Found this interesting article on Facebook, as shared by the veteran Ad guru, Lolu Akinwunmi. Enjoy below:

Time for some house-keeping. I am sure many ads will fail an audience comprehension test. We are now on a trip! Who are we really writing for? Clients or customers?

I see and read so many copy (not “copies” in advertising) that don’t make any sense, offer no comprehension and are not communicating. They are so socially and culturally alien.

I believe I have a bit of experience in this matter, and yet I need to constantly struggle to understand what is being presented these days. Story. Fake accent. Bad English. All. Even the pidgin na yeye.
Agencies and especially clients are now on a trip, not to communicate, but to show the more “sophisticated” campaign, and have something to show off with.
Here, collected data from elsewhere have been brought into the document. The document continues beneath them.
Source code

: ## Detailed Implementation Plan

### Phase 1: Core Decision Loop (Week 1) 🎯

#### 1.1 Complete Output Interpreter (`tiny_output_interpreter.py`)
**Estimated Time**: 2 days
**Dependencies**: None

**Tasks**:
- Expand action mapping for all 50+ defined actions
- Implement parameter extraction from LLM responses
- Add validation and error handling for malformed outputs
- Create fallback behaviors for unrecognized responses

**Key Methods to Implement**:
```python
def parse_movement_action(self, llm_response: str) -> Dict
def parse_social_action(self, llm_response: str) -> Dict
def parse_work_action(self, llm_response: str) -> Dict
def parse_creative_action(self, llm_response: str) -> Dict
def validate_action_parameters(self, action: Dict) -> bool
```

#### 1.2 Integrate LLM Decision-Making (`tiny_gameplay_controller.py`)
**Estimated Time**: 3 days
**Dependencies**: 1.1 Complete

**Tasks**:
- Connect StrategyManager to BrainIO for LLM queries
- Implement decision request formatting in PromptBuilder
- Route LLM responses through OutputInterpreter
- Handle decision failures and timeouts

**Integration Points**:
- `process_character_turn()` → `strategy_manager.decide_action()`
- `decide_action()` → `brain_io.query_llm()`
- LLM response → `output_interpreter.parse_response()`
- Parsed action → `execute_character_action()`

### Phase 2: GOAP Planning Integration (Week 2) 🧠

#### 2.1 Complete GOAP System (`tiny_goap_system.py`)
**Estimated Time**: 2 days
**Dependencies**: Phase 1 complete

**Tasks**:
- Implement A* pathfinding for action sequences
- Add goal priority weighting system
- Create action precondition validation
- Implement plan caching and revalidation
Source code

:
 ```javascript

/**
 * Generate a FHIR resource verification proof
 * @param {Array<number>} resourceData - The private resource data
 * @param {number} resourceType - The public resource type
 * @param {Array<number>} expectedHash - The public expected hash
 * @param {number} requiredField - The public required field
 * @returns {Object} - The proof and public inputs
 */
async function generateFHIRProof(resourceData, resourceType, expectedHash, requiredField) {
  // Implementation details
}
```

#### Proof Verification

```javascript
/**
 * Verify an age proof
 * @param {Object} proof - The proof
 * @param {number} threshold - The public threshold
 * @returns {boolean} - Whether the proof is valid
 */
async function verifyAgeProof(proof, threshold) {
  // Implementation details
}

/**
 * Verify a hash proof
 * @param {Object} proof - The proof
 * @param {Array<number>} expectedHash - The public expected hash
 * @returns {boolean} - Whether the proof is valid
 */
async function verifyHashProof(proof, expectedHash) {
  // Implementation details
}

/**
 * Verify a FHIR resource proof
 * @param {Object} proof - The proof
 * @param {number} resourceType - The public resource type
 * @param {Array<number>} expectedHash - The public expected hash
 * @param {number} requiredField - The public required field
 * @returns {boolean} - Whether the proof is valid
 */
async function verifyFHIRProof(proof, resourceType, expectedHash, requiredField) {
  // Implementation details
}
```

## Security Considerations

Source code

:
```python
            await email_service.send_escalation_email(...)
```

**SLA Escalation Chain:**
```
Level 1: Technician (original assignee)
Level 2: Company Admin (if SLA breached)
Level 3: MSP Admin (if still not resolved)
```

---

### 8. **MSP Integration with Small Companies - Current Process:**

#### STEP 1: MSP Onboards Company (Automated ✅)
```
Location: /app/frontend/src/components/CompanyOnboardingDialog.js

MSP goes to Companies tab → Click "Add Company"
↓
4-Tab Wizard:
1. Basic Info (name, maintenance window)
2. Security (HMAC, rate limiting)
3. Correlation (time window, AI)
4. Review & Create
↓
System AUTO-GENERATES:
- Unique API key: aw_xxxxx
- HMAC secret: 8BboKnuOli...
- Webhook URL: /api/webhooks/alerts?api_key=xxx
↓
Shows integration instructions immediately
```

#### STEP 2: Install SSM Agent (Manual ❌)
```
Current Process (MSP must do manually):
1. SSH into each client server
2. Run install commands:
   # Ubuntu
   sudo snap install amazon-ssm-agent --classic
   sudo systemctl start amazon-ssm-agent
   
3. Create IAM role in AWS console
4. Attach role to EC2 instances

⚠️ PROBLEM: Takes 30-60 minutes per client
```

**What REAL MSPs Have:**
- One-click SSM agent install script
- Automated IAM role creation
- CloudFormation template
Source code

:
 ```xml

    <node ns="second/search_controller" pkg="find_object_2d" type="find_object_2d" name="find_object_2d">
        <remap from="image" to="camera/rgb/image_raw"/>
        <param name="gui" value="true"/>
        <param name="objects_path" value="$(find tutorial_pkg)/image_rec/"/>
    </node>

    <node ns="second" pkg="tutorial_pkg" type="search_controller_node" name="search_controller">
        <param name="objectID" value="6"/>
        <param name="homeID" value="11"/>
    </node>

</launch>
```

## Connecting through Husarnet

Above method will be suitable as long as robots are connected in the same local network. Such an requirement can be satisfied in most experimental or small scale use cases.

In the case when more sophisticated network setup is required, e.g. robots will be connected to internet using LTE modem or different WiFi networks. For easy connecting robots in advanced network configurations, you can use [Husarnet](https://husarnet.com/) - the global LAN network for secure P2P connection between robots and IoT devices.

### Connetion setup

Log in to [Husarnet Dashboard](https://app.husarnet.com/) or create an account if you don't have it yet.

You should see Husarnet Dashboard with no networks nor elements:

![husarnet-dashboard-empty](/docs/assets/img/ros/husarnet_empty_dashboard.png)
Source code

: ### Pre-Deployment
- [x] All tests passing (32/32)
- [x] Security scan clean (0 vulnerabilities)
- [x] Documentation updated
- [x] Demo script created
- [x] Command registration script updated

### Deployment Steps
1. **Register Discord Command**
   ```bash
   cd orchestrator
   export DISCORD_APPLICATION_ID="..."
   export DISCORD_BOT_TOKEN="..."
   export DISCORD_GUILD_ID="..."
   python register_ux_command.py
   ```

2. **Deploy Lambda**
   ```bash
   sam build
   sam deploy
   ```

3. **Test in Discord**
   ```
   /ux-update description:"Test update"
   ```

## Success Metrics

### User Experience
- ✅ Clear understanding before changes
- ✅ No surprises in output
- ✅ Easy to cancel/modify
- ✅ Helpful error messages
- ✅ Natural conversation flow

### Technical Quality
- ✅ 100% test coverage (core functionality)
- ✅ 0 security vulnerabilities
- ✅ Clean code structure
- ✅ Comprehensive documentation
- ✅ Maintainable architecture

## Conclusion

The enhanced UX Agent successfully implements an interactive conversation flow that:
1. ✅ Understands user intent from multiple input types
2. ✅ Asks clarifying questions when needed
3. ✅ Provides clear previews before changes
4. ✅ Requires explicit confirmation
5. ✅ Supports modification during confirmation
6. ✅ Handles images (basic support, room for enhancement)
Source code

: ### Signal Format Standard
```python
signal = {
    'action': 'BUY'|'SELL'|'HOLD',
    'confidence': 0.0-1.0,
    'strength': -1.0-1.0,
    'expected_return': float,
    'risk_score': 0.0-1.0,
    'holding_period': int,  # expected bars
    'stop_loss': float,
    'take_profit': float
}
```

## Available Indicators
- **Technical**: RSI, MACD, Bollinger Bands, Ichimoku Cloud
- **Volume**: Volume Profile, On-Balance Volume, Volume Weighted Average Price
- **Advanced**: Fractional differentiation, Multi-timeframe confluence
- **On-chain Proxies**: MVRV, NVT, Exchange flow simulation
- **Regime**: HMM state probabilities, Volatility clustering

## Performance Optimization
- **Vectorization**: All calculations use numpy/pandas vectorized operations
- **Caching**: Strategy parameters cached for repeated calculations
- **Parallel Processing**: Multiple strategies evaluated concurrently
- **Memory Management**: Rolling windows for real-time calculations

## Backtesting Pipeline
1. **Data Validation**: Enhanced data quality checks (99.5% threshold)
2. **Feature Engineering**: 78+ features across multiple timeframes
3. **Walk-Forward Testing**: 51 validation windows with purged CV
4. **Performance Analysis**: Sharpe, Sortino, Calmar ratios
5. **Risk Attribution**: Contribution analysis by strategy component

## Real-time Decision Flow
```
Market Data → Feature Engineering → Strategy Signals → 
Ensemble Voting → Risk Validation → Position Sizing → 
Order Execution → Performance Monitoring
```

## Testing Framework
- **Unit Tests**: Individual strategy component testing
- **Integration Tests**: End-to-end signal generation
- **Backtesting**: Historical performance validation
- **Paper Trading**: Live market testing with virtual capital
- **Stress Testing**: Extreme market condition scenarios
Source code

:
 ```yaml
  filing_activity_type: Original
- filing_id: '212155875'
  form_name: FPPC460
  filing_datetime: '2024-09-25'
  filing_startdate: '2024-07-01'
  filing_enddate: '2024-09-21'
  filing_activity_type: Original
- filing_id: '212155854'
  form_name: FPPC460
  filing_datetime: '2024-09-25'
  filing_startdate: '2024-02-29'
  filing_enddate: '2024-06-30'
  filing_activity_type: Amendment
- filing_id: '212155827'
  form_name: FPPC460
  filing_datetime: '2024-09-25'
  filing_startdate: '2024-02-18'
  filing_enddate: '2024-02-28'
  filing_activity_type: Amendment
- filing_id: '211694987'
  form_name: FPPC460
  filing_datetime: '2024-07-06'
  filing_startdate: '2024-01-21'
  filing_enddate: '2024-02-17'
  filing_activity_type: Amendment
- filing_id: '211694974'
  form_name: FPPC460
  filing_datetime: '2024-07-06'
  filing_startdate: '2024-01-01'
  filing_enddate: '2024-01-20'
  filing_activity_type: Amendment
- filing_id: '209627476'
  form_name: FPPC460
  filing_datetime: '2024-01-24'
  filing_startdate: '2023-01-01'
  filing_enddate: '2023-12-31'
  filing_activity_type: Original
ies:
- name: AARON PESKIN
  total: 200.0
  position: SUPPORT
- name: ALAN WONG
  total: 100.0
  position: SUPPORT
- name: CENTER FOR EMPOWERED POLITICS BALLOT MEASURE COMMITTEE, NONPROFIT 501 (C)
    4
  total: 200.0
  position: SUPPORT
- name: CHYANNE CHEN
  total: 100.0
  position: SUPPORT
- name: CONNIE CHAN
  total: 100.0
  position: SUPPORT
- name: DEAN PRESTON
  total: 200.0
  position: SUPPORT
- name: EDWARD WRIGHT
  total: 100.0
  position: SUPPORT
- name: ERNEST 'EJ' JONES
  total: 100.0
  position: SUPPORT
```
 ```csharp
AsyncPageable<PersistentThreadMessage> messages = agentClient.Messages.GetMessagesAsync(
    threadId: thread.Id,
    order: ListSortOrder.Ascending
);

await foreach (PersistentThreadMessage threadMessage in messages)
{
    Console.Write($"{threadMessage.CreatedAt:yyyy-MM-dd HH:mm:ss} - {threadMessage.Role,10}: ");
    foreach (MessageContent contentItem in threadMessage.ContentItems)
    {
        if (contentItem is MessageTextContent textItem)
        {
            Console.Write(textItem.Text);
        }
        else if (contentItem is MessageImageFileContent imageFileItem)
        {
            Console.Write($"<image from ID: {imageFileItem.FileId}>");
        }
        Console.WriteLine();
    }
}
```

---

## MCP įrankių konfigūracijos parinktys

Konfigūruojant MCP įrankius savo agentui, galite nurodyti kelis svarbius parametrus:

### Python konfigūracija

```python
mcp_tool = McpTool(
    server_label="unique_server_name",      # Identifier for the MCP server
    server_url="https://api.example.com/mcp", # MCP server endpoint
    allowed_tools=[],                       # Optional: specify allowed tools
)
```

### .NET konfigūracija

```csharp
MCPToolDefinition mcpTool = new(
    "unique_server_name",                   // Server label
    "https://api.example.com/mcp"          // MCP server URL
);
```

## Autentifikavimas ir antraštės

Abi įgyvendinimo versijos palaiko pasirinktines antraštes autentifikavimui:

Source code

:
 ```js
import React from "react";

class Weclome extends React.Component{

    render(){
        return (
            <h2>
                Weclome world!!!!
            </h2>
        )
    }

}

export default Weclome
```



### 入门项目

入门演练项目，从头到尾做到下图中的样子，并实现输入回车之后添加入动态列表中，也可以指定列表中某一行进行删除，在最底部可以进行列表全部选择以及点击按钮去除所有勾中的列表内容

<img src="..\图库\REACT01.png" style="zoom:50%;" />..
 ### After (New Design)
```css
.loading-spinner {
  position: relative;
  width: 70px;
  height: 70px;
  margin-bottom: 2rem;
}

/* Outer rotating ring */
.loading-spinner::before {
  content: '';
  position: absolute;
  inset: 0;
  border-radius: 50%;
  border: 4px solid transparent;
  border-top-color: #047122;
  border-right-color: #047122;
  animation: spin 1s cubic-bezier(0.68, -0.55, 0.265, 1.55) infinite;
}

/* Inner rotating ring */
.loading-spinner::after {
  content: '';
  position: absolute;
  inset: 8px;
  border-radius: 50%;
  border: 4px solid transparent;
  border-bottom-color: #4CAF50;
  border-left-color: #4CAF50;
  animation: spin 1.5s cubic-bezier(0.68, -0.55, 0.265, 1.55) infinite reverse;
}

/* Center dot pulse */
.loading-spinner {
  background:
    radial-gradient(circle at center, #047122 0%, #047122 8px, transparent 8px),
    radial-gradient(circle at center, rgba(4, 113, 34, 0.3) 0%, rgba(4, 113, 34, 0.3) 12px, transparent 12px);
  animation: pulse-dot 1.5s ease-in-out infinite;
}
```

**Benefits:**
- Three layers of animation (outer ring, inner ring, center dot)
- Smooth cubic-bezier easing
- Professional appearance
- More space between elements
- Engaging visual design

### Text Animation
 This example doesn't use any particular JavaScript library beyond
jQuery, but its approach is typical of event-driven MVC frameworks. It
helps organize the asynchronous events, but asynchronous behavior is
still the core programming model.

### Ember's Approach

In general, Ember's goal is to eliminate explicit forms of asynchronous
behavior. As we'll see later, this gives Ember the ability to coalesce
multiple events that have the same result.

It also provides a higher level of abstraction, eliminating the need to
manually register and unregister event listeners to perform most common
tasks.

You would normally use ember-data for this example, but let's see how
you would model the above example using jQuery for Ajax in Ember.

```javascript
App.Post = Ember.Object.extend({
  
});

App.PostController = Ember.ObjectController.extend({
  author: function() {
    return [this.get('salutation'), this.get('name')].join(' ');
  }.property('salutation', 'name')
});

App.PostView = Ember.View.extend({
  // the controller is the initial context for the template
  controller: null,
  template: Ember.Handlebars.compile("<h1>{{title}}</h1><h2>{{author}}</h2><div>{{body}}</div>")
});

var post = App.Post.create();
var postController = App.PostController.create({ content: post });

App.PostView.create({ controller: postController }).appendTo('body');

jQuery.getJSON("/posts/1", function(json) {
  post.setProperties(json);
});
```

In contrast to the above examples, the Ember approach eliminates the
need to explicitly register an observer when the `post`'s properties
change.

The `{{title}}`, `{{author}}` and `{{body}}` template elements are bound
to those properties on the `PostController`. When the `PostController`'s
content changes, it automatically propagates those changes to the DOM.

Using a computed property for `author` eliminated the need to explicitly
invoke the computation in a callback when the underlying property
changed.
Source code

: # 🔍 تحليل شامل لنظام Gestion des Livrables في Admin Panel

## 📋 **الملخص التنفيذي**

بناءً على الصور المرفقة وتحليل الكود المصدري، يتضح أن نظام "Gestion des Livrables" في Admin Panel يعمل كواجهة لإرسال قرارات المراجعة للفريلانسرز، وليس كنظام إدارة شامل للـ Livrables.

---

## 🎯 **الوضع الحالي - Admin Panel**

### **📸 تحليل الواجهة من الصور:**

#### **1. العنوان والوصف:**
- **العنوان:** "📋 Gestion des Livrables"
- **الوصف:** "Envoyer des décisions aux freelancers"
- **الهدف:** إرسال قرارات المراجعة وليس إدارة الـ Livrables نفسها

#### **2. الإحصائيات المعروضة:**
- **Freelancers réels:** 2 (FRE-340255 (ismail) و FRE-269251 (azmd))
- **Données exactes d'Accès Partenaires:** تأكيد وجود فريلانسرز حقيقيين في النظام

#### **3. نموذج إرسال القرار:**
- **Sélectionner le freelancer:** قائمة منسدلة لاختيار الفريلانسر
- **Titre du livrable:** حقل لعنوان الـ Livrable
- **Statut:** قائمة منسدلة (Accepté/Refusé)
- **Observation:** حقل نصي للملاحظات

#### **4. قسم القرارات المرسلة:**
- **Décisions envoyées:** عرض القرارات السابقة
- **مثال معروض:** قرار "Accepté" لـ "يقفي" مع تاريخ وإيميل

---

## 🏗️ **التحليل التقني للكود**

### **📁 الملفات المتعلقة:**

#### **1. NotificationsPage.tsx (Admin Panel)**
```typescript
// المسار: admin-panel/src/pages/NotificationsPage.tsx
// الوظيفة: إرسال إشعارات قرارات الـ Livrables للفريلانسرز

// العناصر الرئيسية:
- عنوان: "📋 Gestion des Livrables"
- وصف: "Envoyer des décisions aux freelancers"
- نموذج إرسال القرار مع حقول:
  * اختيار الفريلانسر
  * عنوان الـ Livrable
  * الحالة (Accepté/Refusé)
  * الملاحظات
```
I better pass my neighbour.

We have for ever warned that an ad cannot speak above the comprehension level of the audience, otherwise you may just be entertaining and not COMMUNICATING. Indians write for Indians. The British write for their audience. Ditto South Africans. These days I don’t know who we write for.

A senior foreign creative director friend of mine once told me at the ad festival in Cannes that ads from Nigeria cannot win at the festival. He said we try too hard to write like everyone else except Nigerians. He added that no American British, South African, Indian etc., jury will ever award us because they can see we are copying them too strongly and badly. Why award us when they have access to a better-produced original? I couldn’t argue!

Now, can we not remember the huge success of the Zebrudaya Elephant Detergent TVC? IT WOULD HAVE SWEPT AWARDS AT CANNES! So totally Nigerian. So original. Excellent use of language and local nuances. Unbeatable drama! Ohhh! And so hugely successful it caused some panic in Lever Brothers. These days, such an ad would have been killed at scripting level, and submerged under some meaningless marketing jargon. We once produced a great campaign after several weeks of work. The only response we got from the Marketing Manager was, “I am not feeling you guys”! I think they woke me up later at the hospital. I didn’t sleep; I passed out from shock!

Sometimes I wonder whether we are communicating with people or writing marketing exams! Now we even write ads that remind you of American movies 🙄 🙄

And whatever happened to the mantra, KISS (Keep It Short and Simple)? (Or this other version that evolved following some frustration: Keep It Simple, Stupid)!